Try it → Reproduce the records precisely. Omit every picture.

Records from a dataset:
########
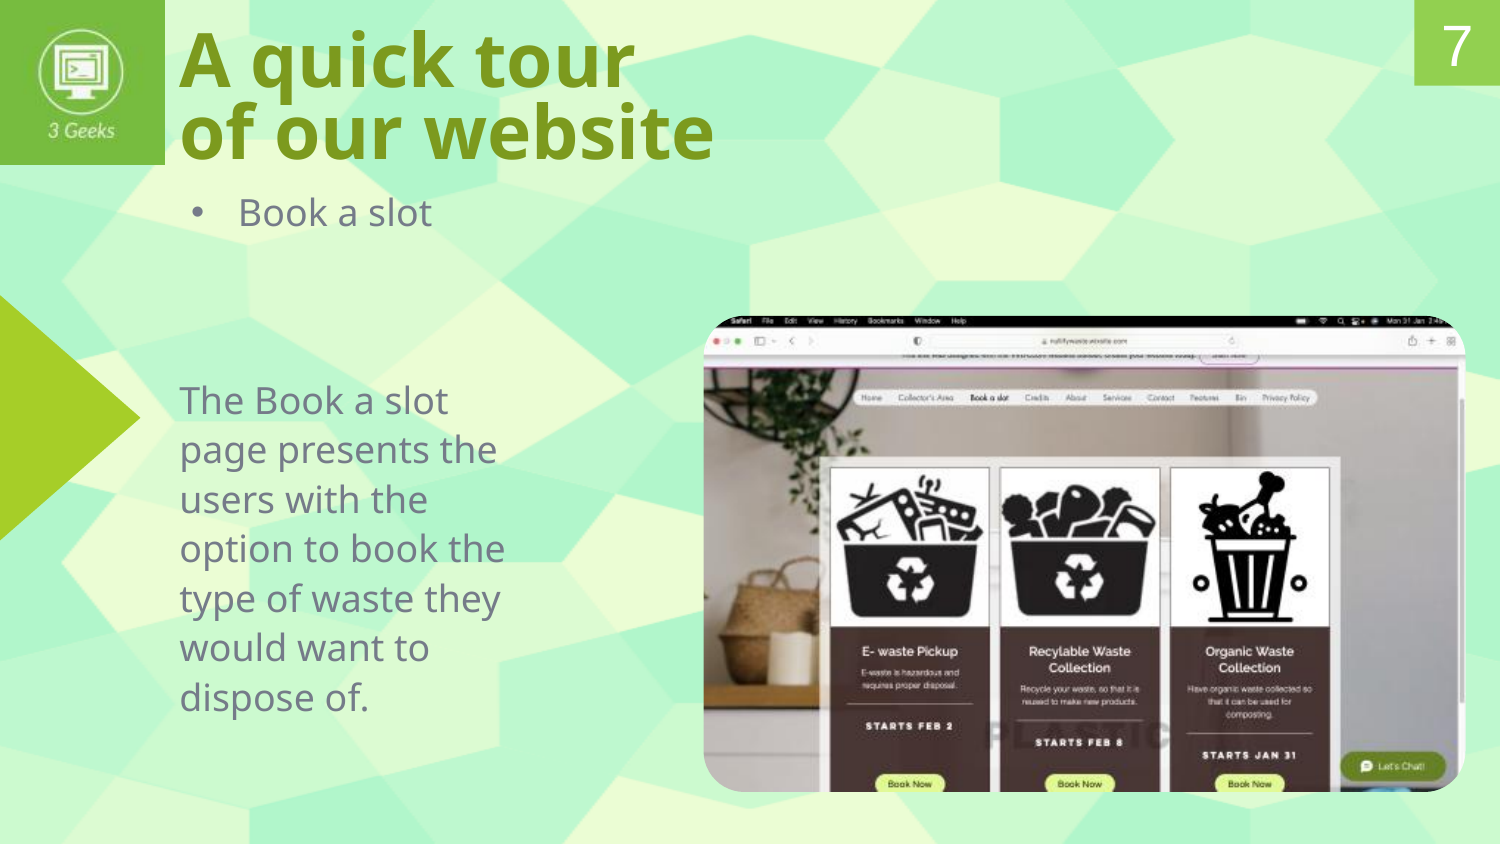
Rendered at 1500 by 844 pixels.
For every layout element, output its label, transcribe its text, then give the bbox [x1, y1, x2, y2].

title A quick tour of our website [179, 0, 718, 175]
picture [0, 0, 1500, 844]
text_box [0, 293, 143, 543]
text_box The Book a slot page presents the users with the option to book the type of waste they would want to dispose of. [164, 364, 561, 726]
text_box 7 [1414, 0, 1500, 86]
subtitle Book a slot [191, 184, 494, 259]
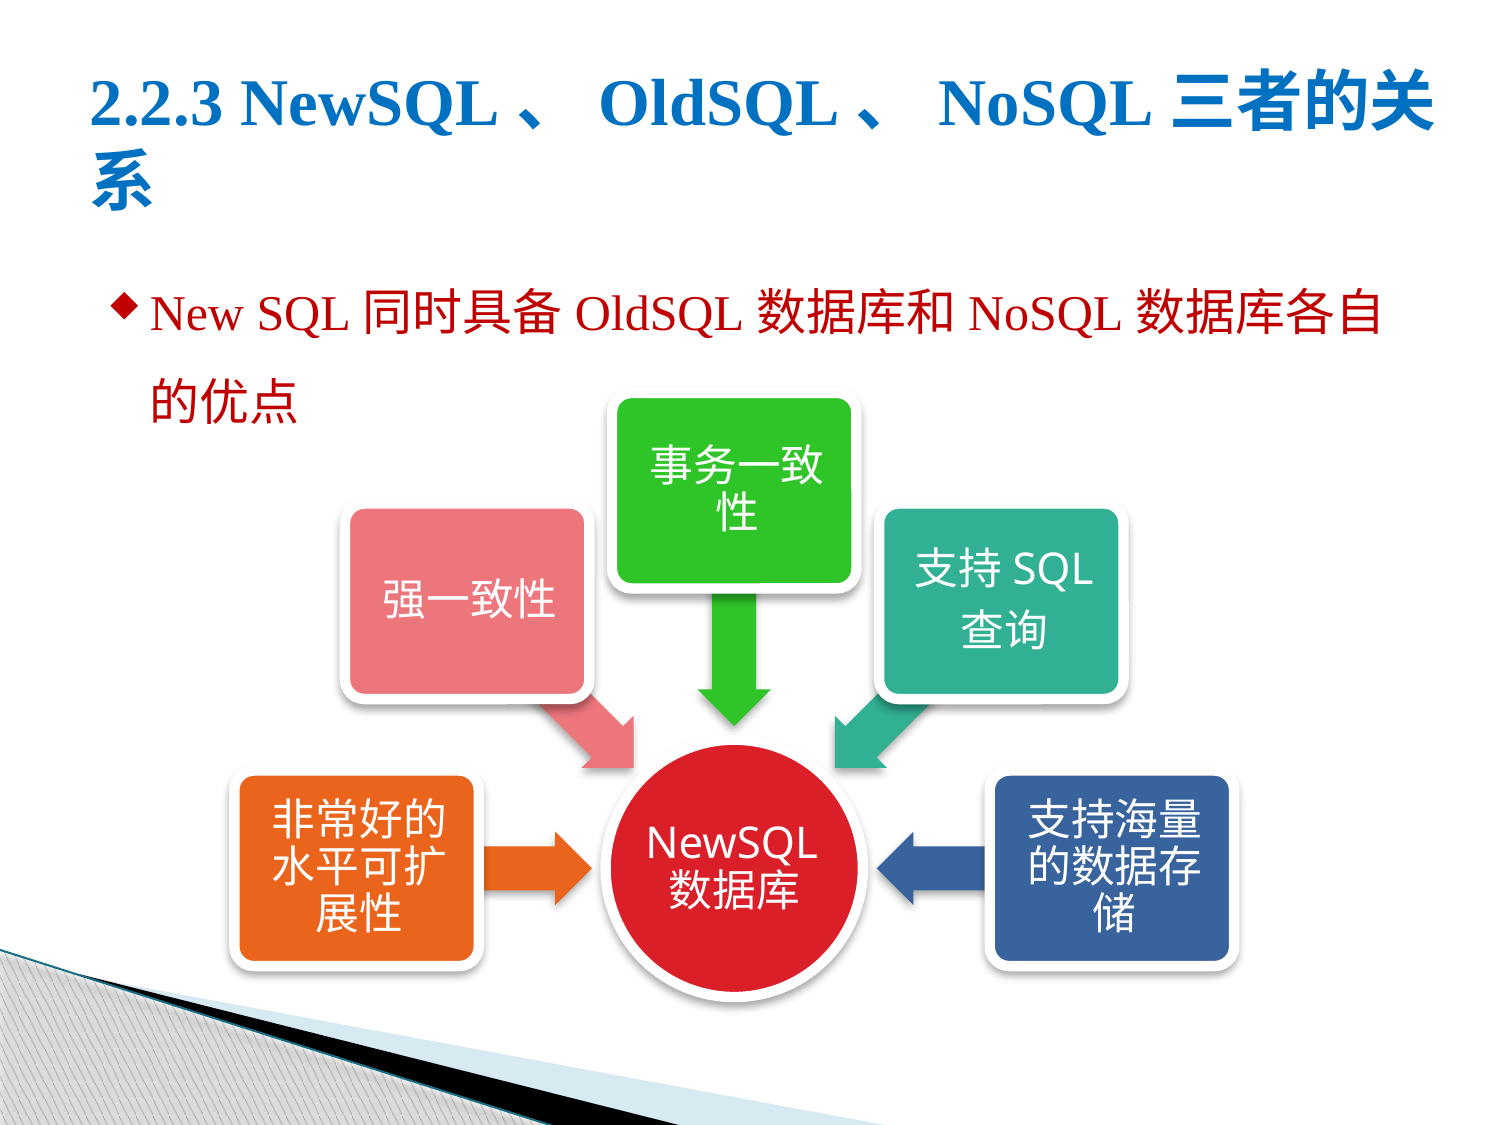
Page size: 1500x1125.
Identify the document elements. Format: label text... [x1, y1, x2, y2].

list New SQL同时具备OldSQL数据库和NoSQL数据库各自的优点 [75, 243, 1425, 986]
title 2.2.3 NewSQL、OldSQL、NoSQL三者的关系 [75, 45, 1471, 233]
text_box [234, 361, 1235, 1029]
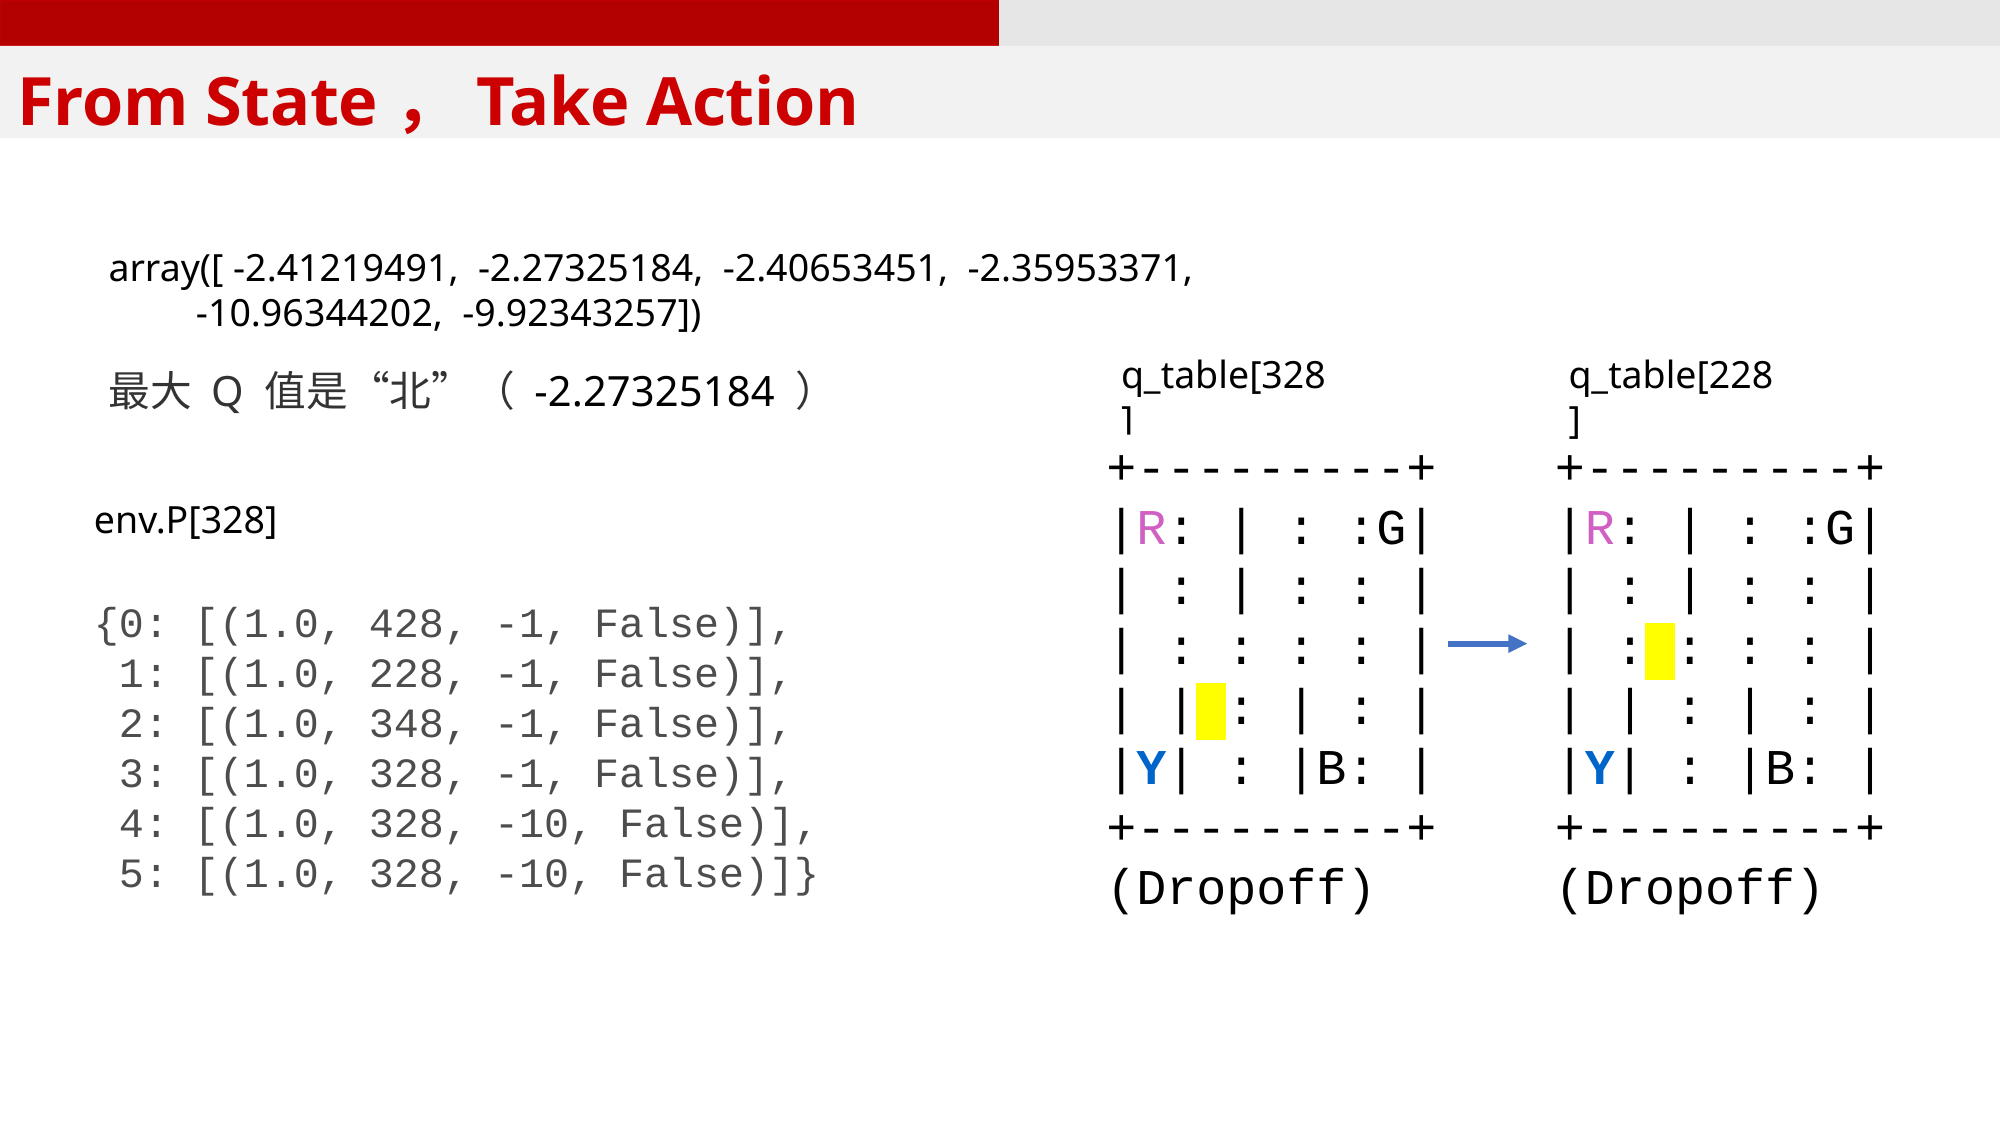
########
Solution to this problem →
Rendered at 1500 by 844 pixels.
For every layout element, output its label, transcribe its text, then give the bbox [x1, y1, x2, y2].

title A quick tour of our website [179, 0, 718, 175]
picture [0, 0, 1500, 844]
text_box [0, 293, 143, 543]
text_box The Book a slot page presents the users with the option to book the type of waste they would want to dispose of. [164, 364, 561, 726]
text_box 7 [1414, 0, 1500, 86]
subtitle Book a slot [191, 184, 494, 259]
Page size: 1500x1125.
Identify the document elements. Format: label text... [x1, y1, x2, y2].

list New SQL同时具备OldSQL数据库和NoSQL数据库各自的优点 [75, 243, 1425, 986]
title 2.2.3 NewSQL、OldSQL、NoSQL三者的关系 [75, 45, 1471, 233]
text_box [234, 361, 1235, 1029]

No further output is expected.